This semester, I’ve been using my World History survey course at George Mason as an experiment of sorts. I teach my own section of 55 students, in addition to leading two discussion sections (of between 10-20 students) in another, much larger section of World History (with up to 120 in lecture, and 6 sections of discussion of no more than 20 students). My section of 55 is classified as a lecture, and meets twice each week. However, I’ve been constructing the schedule along the same lines as the course which is broken down between discussion and lecture sections.
I decided to go this route in order to streamline prep, but also because I believe that lecturing to students for two and a half hours each week is counterproductive, and doesn’t really help them learn the material. Essentially, my students meet to discuss (largely) primary source readings during our Monday meetings, and our Wednesday sessions are devoted to lecture .
Throughout the semester, I’ve been trying to encourage students to think and write like historians by giving them the building blocks of the discipline each week. We try to get meaning out of the source material, read from a wide range of perspectives (especially necessary in a World History course), and develop arguments about these sources.
After lecturing about World War II and the start to the Cold War last week, I decided to shift gears from my intended plans on the original syllabus (which was discussing early Cold War era sources from Churchill and Khrushchev). Instead, I consulted a friend who studies Cold War U.S. history and nuclear anxiety (thanks, Sasha!) to find sources that would be clear, readable, and thought-provoking for my class of 55, non-history majors on a hotly debated historiographical issue: the dropping of atomic bombs on Hiroshima and Nagasaki, Japan.
My students were required to read three sources: a New York Times article (“Hiroshima: A Controversy That Refuses to Die“), and two scholarly articles (one on collective memory, and one on how the historiography had changed over time). These sources gave them the basics of each side of the argument, along with a critical interpretation of both arguments.

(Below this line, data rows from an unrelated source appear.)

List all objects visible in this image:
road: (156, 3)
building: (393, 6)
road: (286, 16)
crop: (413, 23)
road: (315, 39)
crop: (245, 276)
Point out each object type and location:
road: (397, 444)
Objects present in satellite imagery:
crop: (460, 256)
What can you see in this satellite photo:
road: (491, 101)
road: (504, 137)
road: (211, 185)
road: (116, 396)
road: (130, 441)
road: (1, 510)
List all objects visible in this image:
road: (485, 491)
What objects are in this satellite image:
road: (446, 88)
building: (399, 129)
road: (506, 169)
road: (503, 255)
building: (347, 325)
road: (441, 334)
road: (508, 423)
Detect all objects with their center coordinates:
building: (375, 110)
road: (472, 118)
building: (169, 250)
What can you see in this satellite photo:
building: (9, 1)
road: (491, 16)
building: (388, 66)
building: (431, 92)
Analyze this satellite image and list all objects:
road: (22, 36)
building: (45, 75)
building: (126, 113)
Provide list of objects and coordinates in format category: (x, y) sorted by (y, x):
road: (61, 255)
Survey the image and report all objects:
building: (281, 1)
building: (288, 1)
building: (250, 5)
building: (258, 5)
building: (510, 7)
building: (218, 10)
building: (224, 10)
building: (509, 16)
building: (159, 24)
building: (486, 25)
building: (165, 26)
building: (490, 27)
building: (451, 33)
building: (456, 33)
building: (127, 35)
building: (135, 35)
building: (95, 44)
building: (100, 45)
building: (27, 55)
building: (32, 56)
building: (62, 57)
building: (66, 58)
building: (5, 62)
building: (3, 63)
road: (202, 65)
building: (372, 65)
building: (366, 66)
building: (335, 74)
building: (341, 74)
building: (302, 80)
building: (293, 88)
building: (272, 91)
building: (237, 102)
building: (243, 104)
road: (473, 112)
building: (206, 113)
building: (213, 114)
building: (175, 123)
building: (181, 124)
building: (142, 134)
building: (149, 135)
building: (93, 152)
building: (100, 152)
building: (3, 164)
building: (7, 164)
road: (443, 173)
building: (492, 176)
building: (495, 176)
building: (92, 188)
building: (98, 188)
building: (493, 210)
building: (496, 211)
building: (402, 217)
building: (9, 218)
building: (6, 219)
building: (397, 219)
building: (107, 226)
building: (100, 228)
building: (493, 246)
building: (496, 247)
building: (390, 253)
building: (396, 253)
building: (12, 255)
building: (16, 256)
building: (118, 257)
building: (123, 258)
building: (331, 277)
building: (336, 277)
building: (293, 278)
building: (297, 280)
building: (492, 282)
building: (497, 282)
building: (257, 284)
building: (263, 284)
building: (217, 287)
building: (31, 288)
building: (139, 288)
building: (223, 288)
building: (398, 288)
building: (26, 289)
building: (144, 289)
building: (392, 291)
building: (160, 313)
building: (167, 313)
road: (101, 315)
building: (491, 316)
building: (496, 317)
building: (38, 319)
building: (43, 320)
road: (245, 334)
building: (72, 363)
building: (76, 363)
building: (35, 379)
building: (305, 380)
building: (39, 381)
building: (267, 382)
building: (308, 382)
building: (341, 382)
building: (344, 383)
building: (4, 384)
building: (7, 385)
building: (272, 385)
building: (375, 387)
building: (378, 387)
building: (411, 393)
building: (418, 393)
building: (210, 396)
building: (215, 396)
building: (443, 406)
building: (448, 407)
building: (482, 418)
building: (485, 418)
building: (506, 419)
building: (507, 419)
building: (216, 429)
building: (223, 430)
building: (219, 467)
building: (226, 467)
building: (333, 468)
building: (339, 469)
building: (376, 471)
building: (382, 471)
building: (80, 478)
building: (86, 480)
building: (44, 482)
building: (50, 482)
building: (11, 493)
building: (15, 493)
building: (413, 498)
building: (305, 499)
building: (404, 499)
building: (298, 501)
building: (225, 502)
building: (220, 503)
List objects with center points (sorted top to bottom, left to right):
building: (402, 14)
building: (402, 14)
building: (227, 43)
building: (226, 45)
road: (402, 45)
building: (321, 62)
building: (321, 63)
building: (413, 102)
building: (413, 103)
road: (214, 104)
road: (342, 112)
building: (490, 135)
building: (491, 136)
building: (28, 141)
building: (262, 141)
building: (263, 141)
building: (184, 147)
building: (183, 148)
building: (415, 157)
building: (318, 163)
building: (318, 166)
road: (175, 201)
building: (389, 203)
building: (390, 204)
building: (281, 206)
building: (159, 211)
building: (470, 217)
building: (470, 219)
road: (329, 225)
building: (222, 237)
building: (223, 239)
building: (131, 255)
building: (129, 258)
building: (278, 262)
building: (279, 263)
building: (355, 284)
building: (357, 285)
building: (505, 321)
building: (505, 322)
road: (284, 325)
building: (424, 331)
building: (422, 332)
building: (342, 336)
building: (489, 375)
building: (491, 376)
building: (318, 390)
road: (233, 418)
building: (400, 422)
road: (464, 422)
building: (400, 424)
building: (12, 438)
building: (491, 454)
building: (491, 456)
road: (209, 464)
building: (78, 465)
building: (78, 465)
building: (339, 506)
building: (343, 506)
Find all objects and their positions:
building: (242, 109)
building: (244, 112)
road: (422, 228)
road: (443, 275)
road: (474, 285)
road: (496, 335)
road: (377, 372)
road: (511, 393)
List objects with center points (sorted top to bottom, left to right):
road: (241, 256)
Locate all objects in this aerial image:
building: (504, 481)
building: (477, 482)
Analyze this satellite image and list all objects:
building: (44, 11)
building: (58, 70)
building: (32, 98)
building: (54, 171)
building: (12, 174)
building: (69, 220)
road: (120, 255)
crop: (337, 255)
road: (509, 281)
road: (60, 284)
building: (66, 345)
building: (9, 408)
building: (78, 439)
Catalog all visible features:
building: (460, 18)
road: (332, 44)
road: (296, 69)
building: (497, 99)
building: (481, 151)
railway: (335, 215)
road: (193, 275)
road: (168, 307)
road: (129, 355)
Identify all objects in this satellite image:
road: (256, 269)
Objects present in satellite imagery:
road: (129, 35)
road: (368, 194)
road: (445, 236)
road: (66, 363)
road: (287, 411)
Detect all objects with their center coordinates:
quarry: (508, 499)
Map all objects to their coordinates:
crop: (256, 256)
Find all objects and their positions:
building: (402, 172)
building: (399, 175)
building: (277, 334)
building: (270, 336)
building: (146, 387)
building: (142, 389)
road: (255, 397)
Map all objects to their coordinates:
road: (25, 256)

I have to admit, I was anxious about how this class session would go. The readings were much more complex and sophisticated (not to mention lengthy!) than what I usually assign this group. I emailed them ahead of time, noting that I wanted our next discussion section to be spent debating one issue: Was the dropping of the atomic bombs on Japan necessary and/or justifiable?
I took a poll at the beginning of class, asking them after reading, who believed this action was necessary, and which of them believed it was not. To my surprise, the breakdown was nearly down the middle, dividing the class evenly in their opinions (I had also worried about having to assign them sides, but luckily this wasn’t the case). I had them work together and in small groups with their like-minded peers for about thirty minutes, asking them to consider all evidence, the strengths and weaknesses of their argument, and potential points the other side might make (so that they could anticipate these comments). Then, I had them face each other, and start debating, giving them only one direction (aside from the prompt): be respectful of each other.
My role in the process was to be out of the way as much as possible. I recorded the students’ major points on the board, and interjected once or twice to get the debate back on track and pose one question about casualty estimates.
My goal in doing this–in making them face each other, and then in disappearing in the background–was to get them to talk to each other, rather than to me. This has been one of my pedagogical goals all semester, but with 55 students, it’s a difficult task to accomplish. Today, however, it seemed to work.
The result was a lively debate, one in which my students actively engaged with the historiography, questioned the legitimacy and perspectives of the primary sources cited in the literature, and, thankfully, were respectful of each other’s opinions. They also brought up the ethical problems inherent in this debate, unprompted (and almost wholly absent from the readings I gave them).
I have been continually impressed with this group of students all semester. I’ve found it thoroughly rewarding to be teaching them, and I hope my experiment in compelling 55 students in a lecture course to also engage deeply with primary sources on a weekly basis is working.
For today at least, my gamble paid off.